The Perl Toolchain Summit needs more sponsors. If your company depends on Perl, please support this very important event.

NAME

Couchbase::Bucket - Couchbase Cluster data access

SYNOPSIS

    # Imports
    use Couchbase::Bucket;
    use Couchbase::Document;

    # Create a new connection
    my $cb = Couchbase::Bucket->new("couchbases://anynode/bucket", { password => "secret" });

    # Create and store a document
    my $doc = Couchbase::Document->new("idstring", { json => ["encodable", "string"] });
    $cb->insert($doc);
    if (!$doc->is_ok) {
        warn("Couldn't store document: " . $doc->errstr);
    }

    # Retrieve a document:
    $doc = Couchbase::Document->new("user:mnunberg");
    $cb->get($doc);
    printf("Full name is %s\n", $doc->value->{name});

    # Query a view:
    my $res = Couchbase::Document->view_slurp(['design_name', 'view_name'], limit => 10);
    # $res is actually a subclass of Couchbase::Document
    if (! $res->is_ok) {
        warn("There was an error in querying the view: ".$res->errstr);
    }
    foreach my $row (@{$res->rows}) {
        printf("Key: %s. Document ID: %s. Value: %s\n", $row->key, $row->id, $row->value);
    }

    # Get multiple items at once
    my $batch = $cb->batch;
    $batch->get(Couchbase::Document->new("user:$_")) for (qw(foo bar baz));

    while (($doc = $batch->wait_one)) {
        if ($doc->is_ok) {
            printf("Real name for userid '%s': %s\n", $doc->id, $doc->value->{name});
        } else {
            warn("Couldn't get document '%s': %s\n", $doc->id, $doc->errstr);
        }
    }

DESCRIPTION

Couchbase::Bucket is the main module for Couchbase and represents a data connection to the cluster.

The usage model revolves around an Couchbase::Document which is updated for each operation. Normally you will create a Couchbase::Document and populate it with the relevant fields for the operation, and then perform the operation itself. When the operation has been completed the relevant fields become updated to reflect the latest results.

CONNECTING

Connection String

To connect to the cluster, specify a URI-like connection string. The connection string is in the format of SCHEME://HOST1,HOST2,HOST3/BUCKET?OPTION=VALUE&OPTION=VALUE

scheme

This will normally be couchbase://. For SSL connections, use couchbases:// (note the extra s at the end). See "Using SSL" for more details

host

This can be a single host or a list of hosts. Specifying multiple hosts is not required but may increase availability if the first node is down. Multiple hosts should be separated by a comma.

If your administrator has configured the cluster to use non-default ports then you may specify those ports using the form host:port, where port is the memcached port that the given node is listening on. In the case of SSL this should be the SSL-enabled memcached port.

bucket

This is the data bucket you wish to connect to. If left unspecified, it will revert to the default bucket.

####

§ **TASK INSTRUCTIONS**
A) Answer these questions from the Couchbase::Bucket documentation:
(i) What does Couchbase::Bucket represent?
(ii) Which scheme is used for SSL connections?
(iii) What happens if the bucket is left unspecified in the connection string?
B) Write out the part of the Couchbase::Bucket documentation starting with "This can be" and going on through "by a comma.".
Answer from the Couchbase::Bucket documentation alone.

####

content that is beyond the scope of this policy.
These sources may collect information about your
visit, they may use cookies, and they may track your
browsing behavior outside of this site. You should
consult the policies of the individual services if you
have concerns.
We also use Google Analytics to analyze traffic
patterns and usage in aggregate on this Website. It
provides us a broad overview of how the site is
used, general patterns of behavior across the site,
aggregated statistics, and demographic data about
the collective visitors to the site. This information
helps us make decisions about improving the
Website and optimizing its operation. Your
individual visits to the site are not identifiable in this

####

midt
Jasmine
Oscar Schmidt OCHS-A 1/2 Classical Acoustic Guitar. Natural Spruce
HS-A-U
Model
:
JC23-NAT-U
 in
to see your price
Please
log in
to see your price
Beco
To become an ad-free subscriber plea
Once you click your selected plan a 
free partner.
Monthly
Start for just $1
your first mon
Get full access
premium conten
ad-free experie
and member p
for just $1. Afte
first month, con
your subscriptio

####

§ **ANSWER LIST**
A)
(i) A data connection to the cluster.
(ii) couchbases:// (with an extra s at the end).
(iii) It reverts to the default bucket.

B)
This can be a single host or a list of hosts. Specifying multiple hosts is not required but may increase availability if the first node is down. Multiple hosts should be separated by a comma.